The Department of Labor had limited resources to enforce existing regulations, prompting Murphy to seek more in new legislation.

The ally of insurers

Insurers agree that access to mental health care should be equivalent to physical health care.

But AHIP, the insurer lobbying group, says the situation is more complicated than Biden makes it out to be, and that workforce shortages are at the root of the barriers to care.

“Access to mental health has been and continues to be difficult, primarily due to the shortage and lack of clinicians. This is why, for years, health insurance providers have implemented programs and strategies to expand networks and increase access,” said Kristine Grow, AHIP spokesperson. said in a statement.

The group said those goals include strengthening telehealth coverage and integrating physical and mental health care.
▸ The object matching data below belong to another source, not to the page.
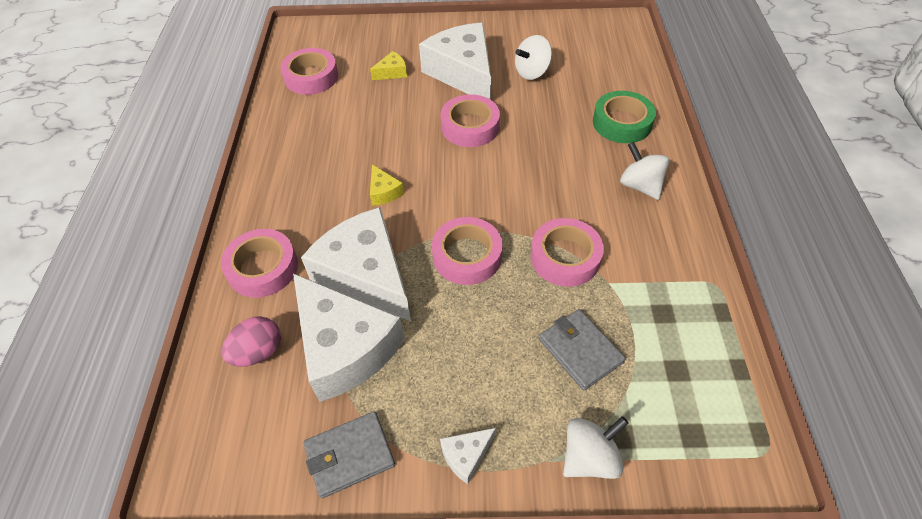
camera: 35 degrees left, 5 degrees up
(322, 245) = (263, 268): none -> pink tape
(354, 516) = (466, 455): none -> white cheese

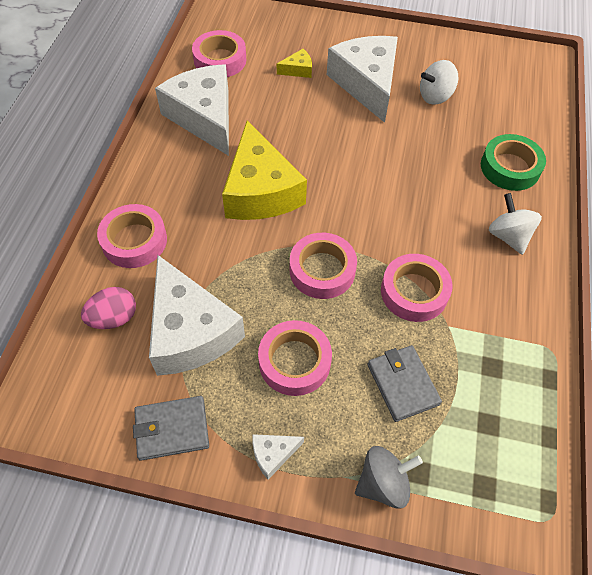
camera: 10 degrees right, 5 degrees up
(366, 274) = (225, 267): white cheese -> white cheese (204, 117)
(384, 192) = (260, 191): yellow cheese -> yellow cheese, size x2.43
(470, 126) = (359, 141): pink tape -> pink tape (294, 361)
(589, 457) = (383, 483): white spinning top -> grey spinning top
And he points to the increase in mental health care use since the 2008 law as proof that the law is working.

Insurers also have a key ally in making their case: companies that buy insurance plans.

Last month, ERISA’s Industry Committee, which represents the interests of large employers and counts some of America’s largest companies among its members, joined AHIP in writing to administration officials to request that the comment period on the proposed rules be extended.

The companies and their insurers warned that the rules could create “unnecessary burdens” on providers, insurers and patients, and “unintentionally” hinder access to care.